(Material provided begins)

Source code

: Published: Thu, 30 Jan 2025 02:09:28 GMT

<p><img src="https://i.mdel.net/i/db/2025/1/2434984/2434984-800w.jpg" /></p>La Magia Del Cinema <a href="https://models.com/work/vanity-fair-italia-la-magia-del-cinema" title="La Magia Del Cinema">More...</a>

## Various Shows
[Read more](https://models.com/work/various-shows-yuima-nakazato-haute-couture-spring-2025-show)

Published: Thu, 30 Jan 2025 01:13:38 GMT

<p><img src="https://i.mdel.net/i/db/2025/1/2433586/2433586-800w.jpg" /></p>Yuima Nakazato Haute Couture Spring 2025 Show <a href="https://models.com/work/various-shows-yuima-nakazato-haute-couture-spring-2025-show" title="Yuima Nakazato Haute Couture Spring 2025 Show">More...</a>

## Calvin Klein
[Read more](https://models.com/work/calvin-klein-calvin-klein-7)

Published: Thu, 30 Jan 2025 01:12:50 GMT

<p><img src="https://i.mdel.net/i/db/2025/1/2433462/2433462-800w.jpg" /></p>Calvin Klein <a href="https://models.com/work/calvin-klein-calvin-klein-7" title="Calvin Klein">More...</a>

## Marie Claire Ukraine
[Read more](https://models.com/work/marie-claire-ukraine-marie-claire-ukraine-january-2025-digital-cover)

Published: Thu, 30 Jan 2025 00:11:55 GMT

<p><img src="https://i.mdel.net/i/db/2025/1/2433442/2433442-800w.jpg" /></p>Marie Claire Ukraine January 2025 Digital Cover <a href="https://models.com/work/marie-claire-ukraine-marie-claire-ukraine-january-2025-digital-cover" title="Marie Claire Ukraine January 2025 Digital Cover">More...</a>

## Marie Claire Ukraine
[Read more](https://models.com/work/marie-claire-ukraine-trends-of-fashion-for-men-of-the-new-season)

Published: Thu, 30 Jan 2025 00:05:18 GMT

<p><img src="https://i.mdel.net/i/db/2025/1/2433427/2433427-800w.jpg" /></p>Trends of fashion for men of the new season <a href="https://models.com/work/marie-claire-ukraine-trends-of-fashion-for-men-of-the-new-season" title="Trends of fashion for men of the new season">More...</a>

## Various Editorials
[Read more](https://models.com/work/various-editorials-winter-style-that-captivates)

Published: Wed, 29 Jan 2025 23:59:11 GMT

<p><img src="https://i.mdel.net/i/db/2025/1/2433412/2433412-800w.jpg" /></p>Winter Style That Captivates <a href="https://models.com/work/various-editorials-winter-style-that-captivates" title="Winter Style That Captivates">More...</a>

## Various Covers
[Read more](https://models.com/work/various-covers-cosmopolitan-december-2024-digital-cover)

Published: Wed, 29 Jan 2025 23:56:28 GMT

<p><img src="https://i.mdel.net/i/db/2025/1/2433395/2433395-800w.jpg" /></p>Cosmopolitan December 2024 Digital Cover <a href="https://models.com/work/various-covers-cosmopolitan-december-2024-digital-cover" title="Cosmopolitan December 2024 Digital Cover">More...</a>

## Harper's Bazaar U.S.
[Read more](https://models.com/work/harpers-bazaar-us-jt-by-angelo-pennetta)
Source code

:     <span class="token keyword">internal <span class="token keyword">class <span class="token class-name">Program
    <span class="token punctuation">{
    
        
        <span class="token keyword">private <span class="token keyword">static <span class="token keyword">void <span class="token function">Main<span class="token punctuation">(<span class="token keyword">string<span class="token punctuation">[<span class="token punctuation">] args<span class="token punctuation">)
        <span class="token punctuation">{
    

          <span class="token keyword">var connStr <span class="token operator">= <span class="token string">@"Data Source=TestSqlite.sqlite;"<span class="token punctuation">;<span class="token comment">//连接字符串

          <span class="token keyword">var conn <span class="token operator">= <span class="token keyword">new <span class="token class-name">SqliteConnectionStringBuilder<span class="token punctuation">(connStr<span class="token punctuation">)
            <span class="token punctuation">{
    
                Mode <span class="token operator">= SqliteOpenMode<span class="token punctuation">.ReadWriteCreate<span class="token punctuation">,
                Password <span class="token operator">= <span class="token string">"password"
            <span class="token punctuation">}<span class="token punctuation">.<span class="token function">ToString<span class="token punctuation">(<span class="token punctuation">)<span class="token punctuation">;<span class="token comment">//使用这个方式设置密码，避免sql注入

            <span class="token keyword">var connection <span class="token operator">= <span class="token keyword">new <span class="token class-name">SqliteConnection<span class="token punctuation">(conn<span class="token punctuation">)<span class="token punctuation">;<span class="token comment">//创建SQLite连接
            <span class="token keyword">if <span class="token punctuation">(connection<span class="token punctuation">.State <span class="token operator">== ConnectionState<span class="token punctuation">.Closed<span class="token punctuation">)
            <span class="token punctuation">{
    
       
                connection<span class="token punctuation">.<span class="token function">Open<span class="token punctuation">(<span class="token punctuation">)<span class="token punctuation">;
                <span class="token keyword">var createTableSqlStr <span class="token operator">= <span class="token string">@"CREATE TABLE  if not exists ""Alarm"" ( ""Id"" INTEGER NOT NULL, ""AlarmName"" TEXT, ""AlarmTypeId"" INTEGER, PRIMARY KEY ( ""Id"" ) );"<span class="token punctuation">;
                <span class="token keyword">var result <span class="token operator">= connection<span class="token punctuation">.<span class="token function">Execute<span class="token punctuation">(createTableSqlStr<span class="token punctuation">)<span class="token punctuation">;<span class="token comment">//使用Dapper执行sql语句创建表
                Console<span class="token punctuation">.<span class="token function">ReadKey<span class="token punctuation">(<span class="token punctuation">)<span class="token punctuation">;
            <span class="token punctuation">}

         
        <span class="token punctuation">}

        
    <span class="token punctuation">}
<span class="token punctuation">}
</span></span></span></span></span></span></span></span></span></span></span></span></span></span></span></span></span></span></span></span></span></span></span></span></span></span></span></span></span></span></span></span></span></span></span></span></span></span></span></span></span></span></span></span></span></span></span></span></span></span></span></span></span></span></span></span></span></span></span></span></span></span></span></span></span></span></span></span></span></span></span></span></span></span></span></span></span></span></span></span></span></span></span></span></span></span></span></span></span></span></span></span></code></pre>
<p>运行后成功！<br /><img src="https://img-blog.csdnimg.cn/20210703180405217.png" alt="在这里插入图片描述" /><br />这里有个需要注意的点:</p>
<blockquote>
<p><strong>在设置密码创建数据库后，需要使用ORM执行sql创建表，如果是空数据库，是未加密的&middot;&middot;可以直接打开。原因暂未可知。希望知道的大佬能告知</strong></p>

(Material provided ends)

■ Work instruction ■
Reproduce every record above verbatim, with every character, space and line break unchanged.

■ Reply to the task ■
Source code

: Published: Thu, 30 Jan 2025 02:09:28 GMT

<p><img src="https://i.mdel.net/i/db/2025/1/2434984/2434984-800w.jpg" /></p>La Magia Del Cinema <a href="https://models.com/work/vanity-fair-italia-la-magia-del-cinema" title="La Magia Del Cinema">More...</a>

## Various Shows
[Read more](https://models.com/work/various-shows-yuima-nakazato-haute-couture-spring-2025-show)

Published: Thu, 30 Jan 2025 01:13:38 GMT

<p><img src="https://i.mdel.net/i/db/2025/1/2433586/2433586-800w.jpg" /></p>Yuima Nakazato Haute Couture Spring 2025 Show <a href="https://models.com/work/various-shows-yuima-nakazato-haute-couture-spring-2025-show" title="Yuima Nakazato Haute Couture Spring 2025 Show">More...</a>

## Calvin Klein
[Read more](https://models.com/work/calvin-klein-calvin-klein-7)

Published: Thu, 30 Jan 2025 01:12:50 GMT

<p><img src="https://i.mdel.net/i/db/2025/1/2433462/2433462-800w.jpg" /></p>Calvin Klein <a href="https://models.com/work/calvin-klein-calvin-klein-7" title="Calvin Klein">More...</a>

## Marie Claire Ukraine
[Read more](https://models.com/work/marie-claire-ukraine-marie-claire-ukraine-january-2025-digital-cover)

Published: Thu, 30 Jan 2025 00:11:55 GMT

<p><img src="https://i.mdel.net/i/db/2025/1/2433442/2433442-800w.jpg" /></p>Marie Claire Ukraine January 2025 Digital Cover <a href="https://models.com/work/marie-claire-ukraine-marie-claire-ukraine-january-2025-digital-cover" title="Marie Claire Ukraine January 2025 Digital Cover">More...</a>

## Marie Claire Ukraine
[Read more](https://models.com/work/marie-claire-ukraine-trends-of-fashion-for-men-of-the-new-season)

Published: Thu, 30 Jan 2025 00:05:18 GMT

<p><img src="https://i.mdel.net/i/db/2025/1/2433427/2433427-800w.jpg" /></p>Trends of fashion for men of the new season <a href="https://models.com/work/marie-claire-ukraine-trends-of-fashion-for-men-of-the-new-season" title="Trends of fashion for men of the new season">More...</a>

## Various Editorials
[Read more](https://models.com/work/various-editorials-winter-style-that-captivates)

Published: Wed, 29 Jan 2025 23:59:11 GMT

<p><img src="https://i.mdel.net/i/db/2025/1/2433412/2433412-800w.jpg" /></p>Winter Style That Captivates <a href="https://models.com/work/various-editorials-winter-style-that-captivates" title="Winter Style That Captivates">More...</a>

## Various Covers
[Read more](https://models.com/work/various-covers-cosmopolitan-december-2024-digital-cover)

Published: Wed, 29 Jan 2025 23:56:28 GMT

<p><img src="https://i.mdel.net/i/db/2025/1/2433395/2433395-800w.jpg" /></p>Cosmopolitan December 2024 Digital Cover <a href="https://models.com/work/various-covers-cosmopolitan-december-2024-digital-cover" title="Cosmopolitan December 2024 Digital Cover">More...</a>

## Harper's Bazaar U.S.
[Read more](https://models.com/work/harpers-bazaar-us-jt-by-angelo-pennetta)
Source code

:     <span class="token keyword">internal <span class="token keyword">class <span class="token class-name">Program
    <span class="token punctuation">{
    
        
        <span class="token keyword">private <span class="token keyword">static <span class="token keyword">void <span class="token function">Main<span class="token punctuation">(<span class="token keyword">string<span class="token punctuation">[<span class="token punctuation">] args<span class="token punctuation">)
        <span class="token punctuation">{
    

          <span class="token keyword">var connStr <span class="token operator">= <span class="token string">@"Data Source=TestSqlite.sqlite;"<span class="token punctuation">;<span class="token comment">//连接字符串

          <span class="token keyword">var conn <span class="token operator">= <span class="token keyword">new <span class="token class-name">SqliteConnectionStringBuilder<span class="token punctuation">(connStr<span class="token punctuation">)
            <span class="token punctuation">{
    
                Mode <span class="token operator">= SqliteOpenMode<span class="token punctuation">.ReadWriteCreate<span class="token punctuation">,
                Password <span class="token operator">= <span class="token string">"password"
            <span class="token punctuation">}<span class="token punctuation">.<span class="token function">ToString<span class="token punctuation">(<span class="token punctuation">)<span class="token punctuation">;<span class="token comment">//使用这个方式设置密码，避免sql注入

            <span class="token keyword">var connection <span class="token operator">= <span class="token keyword">new <span class="token class-name">SqliteConnection<span class="token punctuation">(conn<span class="token punctuation">)<span class="token punctuation">;<span class="token comment">//创建SQLite连接
            <span class="token keyword">if <span class="token punctuation">(connection<span class="token punctuation">.State <span class="token operator">== ConnectionState<span class="token punctuation">.Closed<span class="token punctuation">)
            <span class="token punctuation">{
    
       
                connection<span class="token punctuation">.<span class="token function">Open<span class="token punctuation">(<span class="token punctuation">)<span class="token punctuation">;
                <span class="token keyword">var createTableSqlStr <span class="token operator">= <span class="token string">@"CREATE TABLE  if not exists ""Alarm"" ( ""Id"" INTEGER NOT NULL, ""AlarmName"" TEXT, ""AlarmTypeId"" INTEGER, PRIMARY KEY ( ""Id"" ) );"<span class="token punctuation">;
                <span class="token keyword">var result <span class="token operator">= connection<span class="token punctuation">.<span class="token function">Execute<span class="token punctuation">(createTableSqlStr<span class="token punctuation">)<span class="token punctuation">;<span class="token comment">//使用Dapper执行sql语句创建表
                Console<span class="token punctuation">.<span class="token function">ReadKey<span class="token punctuation">(<span class="token punctuation">)<span class="token punctuation">;
            <span class="token punctuation">}

         
        <span class="token punctuation">}

        
    <span class="token punctuation">}
<span class="token punctuation">}
</span></span></span></span></span></span></span></span></span></span></span></span></span></span></span></span></span></span></span></span></span></span></span></span></span></span></span></span></span></span></span></span></span></span></span></span></span></span></span></span></span></span></span></span></span></span></span></span></span></span></span></span></span></span></span></span></span></span></span></span></span></span></span></span></span></span></span></span></span></span></span></span></span></span></span></span></span></span></span></span></span></span></span></span></span></span></span></span></span></span></span></span></code></pre>
<p>运行后成功！<br /><img src="https://img-blog.csdnimg.cn/20210703180405217.png" alt="在这里插入图片描述" /><br />这里有个需要注意的点:</p>
<blockquote>
<p><strong>在设置密码创建数据库后，需要使用ORM执行sql创建表，如果是空数据库，是未加密的&middot;&middot;可以直接打开。原因暂未可知。希望知道的大佬能告知</strong></p>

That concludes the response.